PASADENA, Calif. -- Data from a NASA planetary mission have provided scientists evidence of what appears to be a body of liquid water, equal in volume to the North American Great Lakes, beneath the icy surface of Jupiter's moon, Europa. 

The data suggest there is significant exchange between Europa's icy shell and the ocean beneath. This information could bolster arguments that Europa's global subsurface ocean represents a potential habitat for life elsewhere in our solar system. The findings are published in the scientific journal Nature.

"The data open up some compelling possibilities," said Mary Voytek, director of NASA's Astrobiology Program at agency headquarters in Washington. "However, scientists worldwide will want to take a close look at this analysis and review the data before we can fully appreciate the implication of these results."  

NASA's Galileo spacecraft, launched by the space shuttle Atlantis in 1989 to Jupiter, produced numerous discoveries and provided scientists decades of data to analyze. Galileo studied Jupiter, which is the most massive planet in our solar system, and some of its many moons.

One of the most significant discoveries was the inference of a global saltwater ocean below the surface of Europa. This ocean is deep enough to cover the whole surface of Europa and contains more liquid water than all of Earth's oceans combined. However, being far from the sun, the ocean surface is completely frozen. Most scientists think this ice crust is tens of miles thick.

"One opinion in the scientific community has been if the ice shell is thick, that's bad for biology. That might mean the surface isn't communicating with the underlying ocean," said Britney Schmidt, lead author of the paper and postdoctoral fellow at the Institute for Geophysics, University of Texas at Austin. "Now, we see evidence that it's a thick ice shell that can mix vigorously and new evidence for giant shallow lakes. That could make Europa and its ocean more habitable."

Schmidt and her team focused on Galileo images of two roughly circular, bumpy features on Europa's surface called chaos terrains.
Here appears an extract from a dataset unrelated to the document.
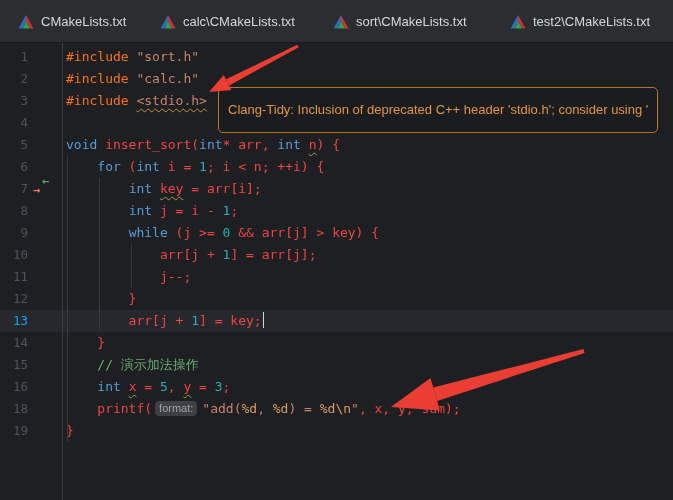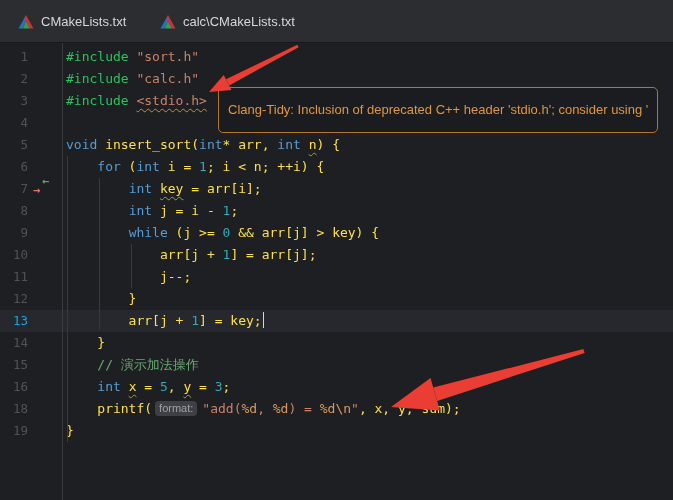"sort\CMakeLists.txt" div.tab { html: none -> <div> <svg> <polygon></polygon> <polygon></polygon> <polygon></polygon> </svg> <span>sort\CMakeLists.txt</span> </div> }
Based on similar processes seen on Earth -- on ice shelves and under glaciers overlying volcanoes -- they developed a four-step model to explain how the features form. The model resolves several conflicting observations. Some seemed to suggest the ice shell is thick. Others suggest it is thin. 

This recent analysis shows the chaos features on Europa's surface may be formed by mechanisms that involve significant exchange between the icy shell and the underlying lake. This provides a mechanism or model for transferring nutrients and energy between the surface and the vast global ocean already inferred to exist below the thick ice shell. This is thought to increase the potential for life there.

The study authors have good reason to believe their model is correct, based on observations of Europa from Galileo and of Earth. Still, because the inferred lakes are several miles below the surface, the only true confirmation of their presence would come from a future spacecraft mission designed to probe the ice shell. Such a mission was rated as the second highest priority flagship mission by the National Research Council's recent Planetary Science Decadal Survey and is being studied by NASA. 

"This new understanding of processes on Europa would not have been possible without the foundation of the last 20 years of observations over Earth's ice sheets and floating ice shelves," said Don Blankenship, a co-author and senior research scientist at the Institute for Geophysics, where he leads airborne radar studies of the planet's ice sheets.